- WORK ORDER: Could you write out the extracted text from all of the material again, changing "SURVEY" to "STUDY" and leaving everything else as it is? Leave the pictures out.

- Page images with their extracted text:
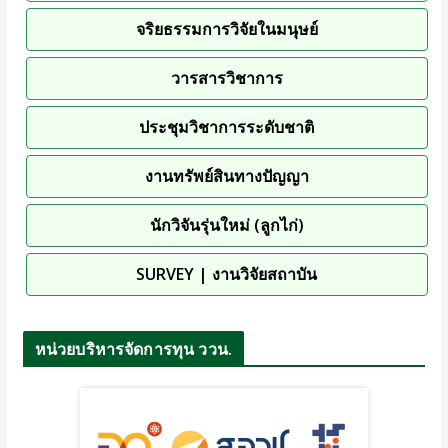
จริยธรรมการวิจัยในมนุษย์
วารสารวิชาการ
ประชุมวิชาการระดับชาติ
งานทรัพย์สินทางปัญญา
นักวิจันรุ่นใหม่ (ลูกไก่)
SURVEY | งานวิจัยสถาบัน
หน่วยบริหารจัดการทุน ววน.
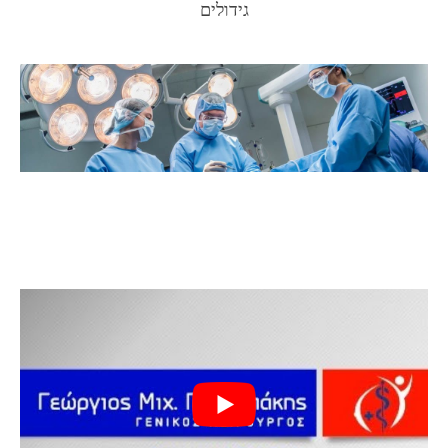
גידולים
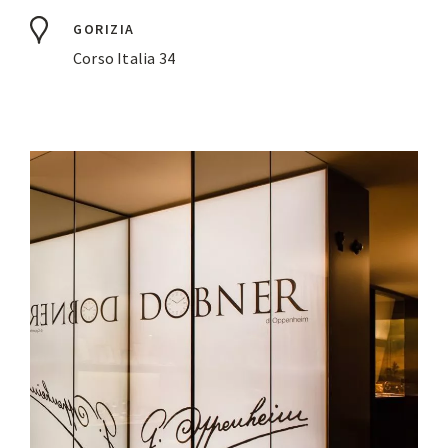
GORIZIA
Corso Italia 34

- RESULT OF THIS TASK:
จริยธรรมการวิจัยในมนุษย์
วารสารวิชาการ
ประชุมวิชาการระดับชาติ
งานทรัพย์สินทางปัญญา
นักวิจันรุ่นใหม่ (ลูกไก่)
STUDY | งานวิจัยสถาบัน
หน่วยบริหารจัดการทุน ววน.
גידולים
GORIZIA
Corso Italia 34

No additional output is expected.